Columbus Discovers America
And it was just the first of four voyages he would take, discovering not just the Bahamas, Cuba, and Hispaniola (today’s Dominican Republic and Haiti), but the Gulf of Mexico, and South and Central America too.
He was a busy guy, when he wasn’t subjugating entire races of people I guess.
On August 3, 1492, Columbus set sail from Palos, Spain, with three small ships, the Santa Maria, the Pinta and the Nina. On October 12, the expedition reached land, probably Watling Island in the Bahamas. Later that month, Columbus sighted Cuba, which he thought was mainland China, and in December the expedition landed on Hispaniola, which Columbus thought might be Japan. He established a small colony there with 39 of his men. The explorer returned to Spain with gold, spices, and “Indian” captives in March 1493 and was received with the highest honors by the Spanish court. He was the first European to explore the Americas since the Vikings set up colonies in Greenland and Newfoundland in the 10th century.
He had a bit of trouble getting the first voyage financed, rejected by King John II of Portugal and then King Ferdinand and Queen Isabella of Spain (twice) before they finally agreed after Spain defeated the Moors (or “Moops”) in January 1492 at Granada.
Just 14 years later in 1506 he passed away, and Spain — which had hoped to find a route to the “Far East” — instead discovered the New World and all the riches and peoples they could plunder.
Columbus died in Spain in 1506 without realizing the scope of what he did achieve: He had discovered for Europe the New World, whose riches over the next century would help make Spain the wealthiest and most powerful nation on earth. He also unleashed centuries of brutal colonization, the transatlantic slave trade and the deaths of millions of Native Americans from murder and disease.
Well, let’s be honest here, it wasn’t really Columbus who “unleashed” all that, it was Spain, followed by the British, French, and Dutch.

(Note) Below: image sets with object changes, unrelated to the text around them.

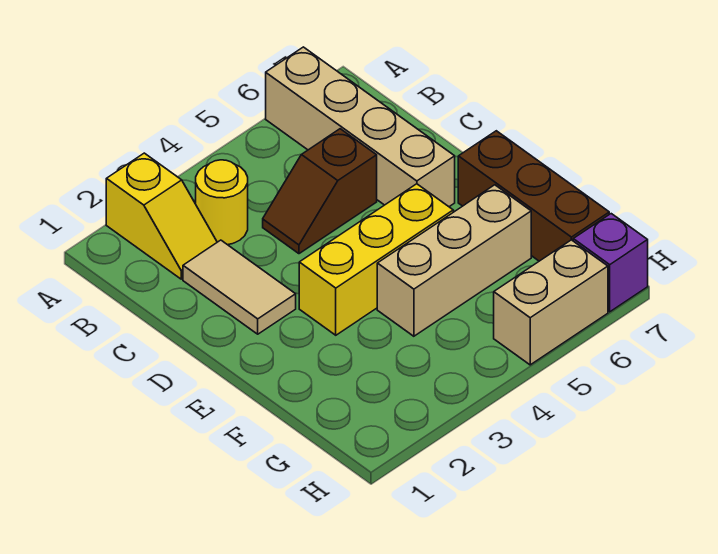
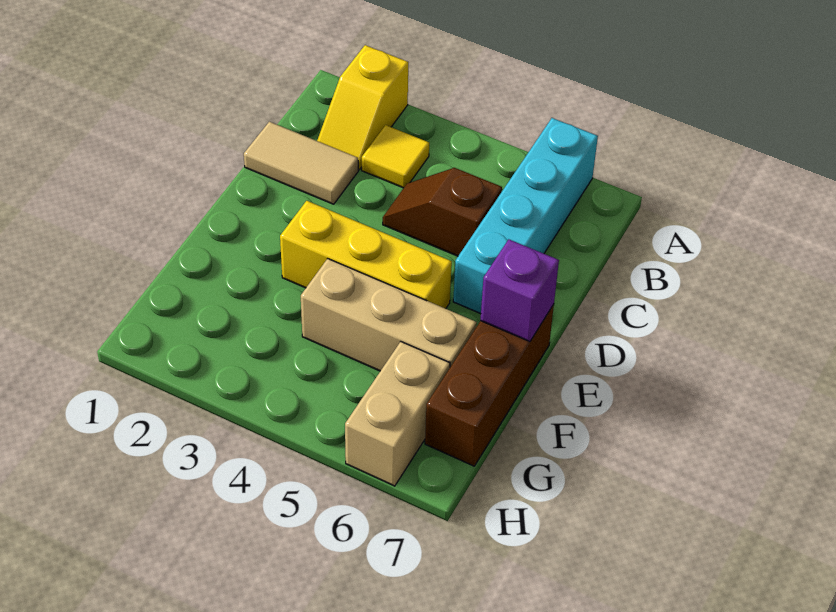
tan 1x4 brick [266,47,455,207] -> cyan 1x4 brick [453,118,598,314]
yellow 1x1 round brick [196,160,248,245] -> yellow 1x1 tile [362,125,429,188]
tan 1x2 tile [183,240,296,334] -> tan 1x2 tile turned to [244,122,358,204]
tan 1x2 brick [494,240,608,365] -> tan 1x2 brick turned to [345,342,450,486]
purple 1x1 brick [573,214,648,312] -> purple 1x1 brick moved to [480,239,559,341]

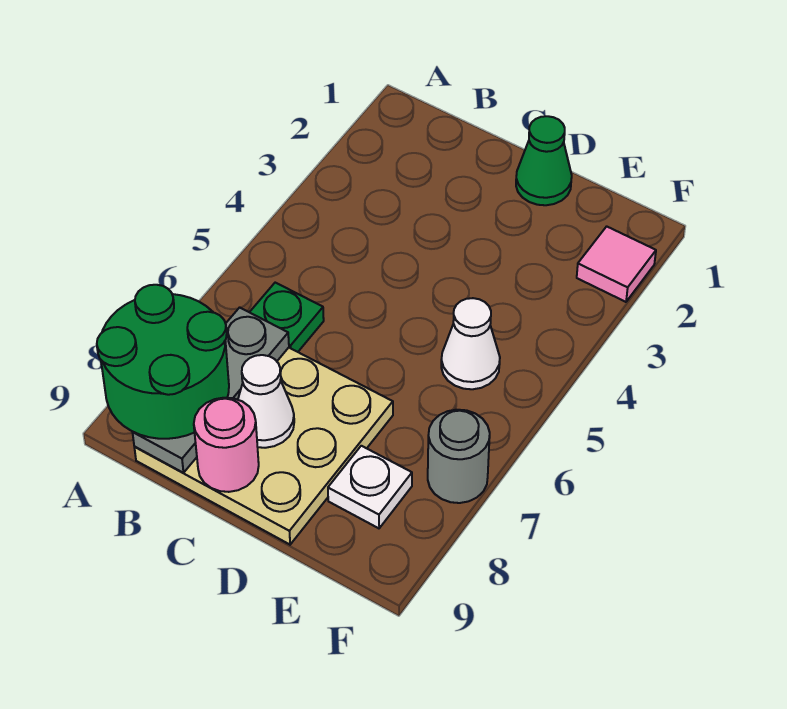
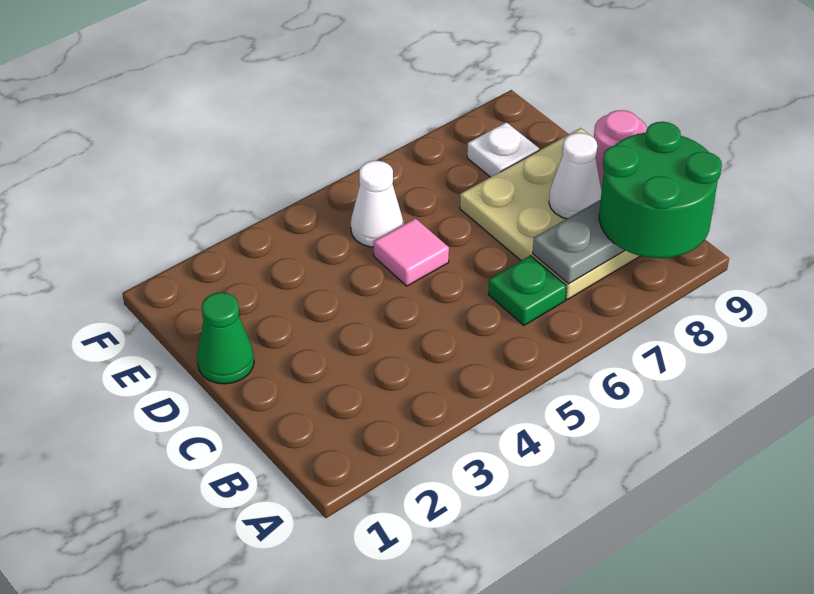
pink 1x1 tile [577,226,656,302] -> pink 1x1 tile moved to [374,218,449,286]
grey 1x1 round brick [428,410,490,503] -> none

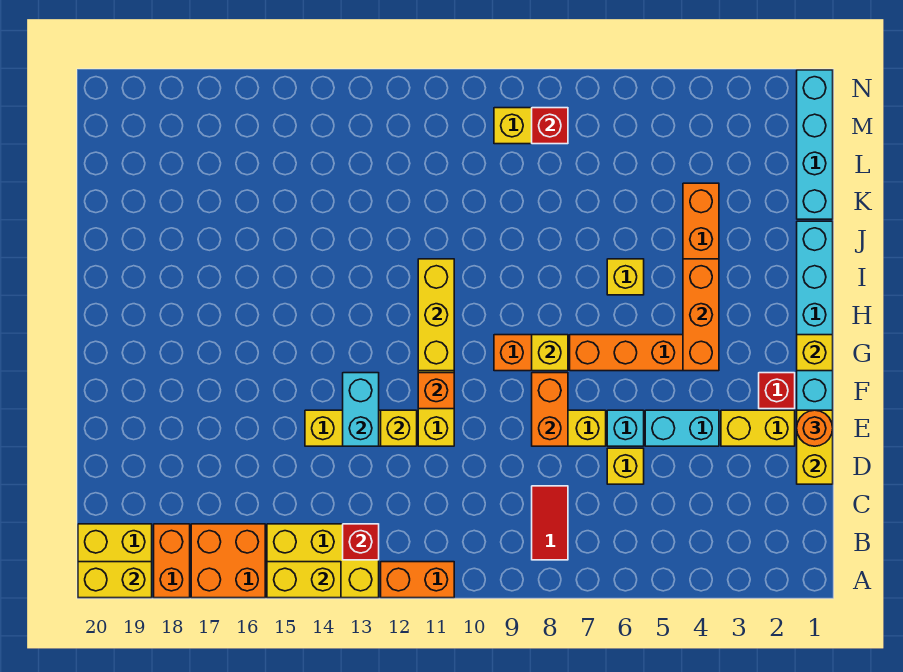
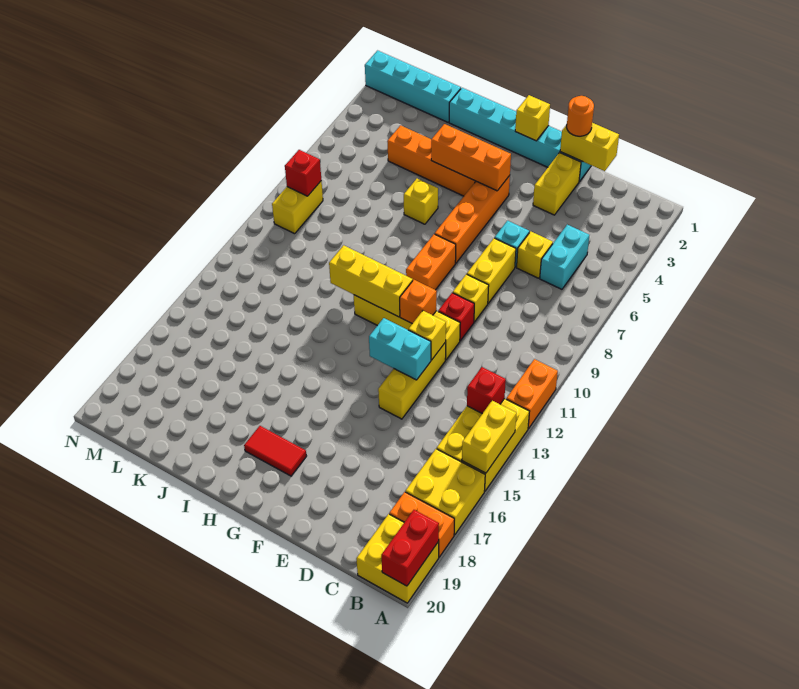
orange 2x2 brick [191,524,265,598] -> yellow 2x2 brick [405,449,485,535]
yellow 1x2 brick [78,562,152,598] -> red 1x2 brick [381,510,439,586]
red 1x2 tile [532,486,568,560] -> red 1x2 tile moved to [244,426,306,476]
cyan 1x2 brick [645,410,719,446] -> cyan 1x2 brick moved to [540,225,589,289]
orange 1x2 brick [532,373,568,446] -> none
red 1x1 brick [759,373,795,409] -> red 1x1 brick moved to [438,293,474,341]
yellow 1x1 brick [532,335,568,371] -> yellow 1x1 brick moved to [453,274,489,322]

Colonization, slavery, murder and disease was just how the whole world worked. For thousands of years. This was nothing new.
Slavery and the slave trade was practiced by every nation with the power to do so, since the beginning of time. Until the British outlawed slavery in 1807 (and the slave trade in 1833) it was the worldwide historical norm. All of history has been thus, for everyone everywhere — except for the rich and powerful of course, and they got rich and powerful by subjugating and enslaving and murdering people, and taking land and property, and every other form of unpleasantness one can imagine.What exactly are we supposed to do about it? Impose modern expectations of civilization, of human rights that didn’t exist yet, upon it? It was what it was, and it’s best to view it by the norms of the time. Life for everyone everywhere was nasty, brutish, and short.
If it wasn’t Columbus who discovered America, somebody else would have, and that man would get blamed as Columbus is now, and either way the exact same colonization and enslavement and murder would have followed just as night follows day, for the reasons given above.
The revisionist tries to willfully misrepresent history and demonize everyone who ever did great things for daring to live in their own times according to their own norms, instead of in today’s times according to today’s norms. It’s tiresome, ahistorical, and tremendously disrespectful towards leaders of the past, and makes us all dumber and myopic.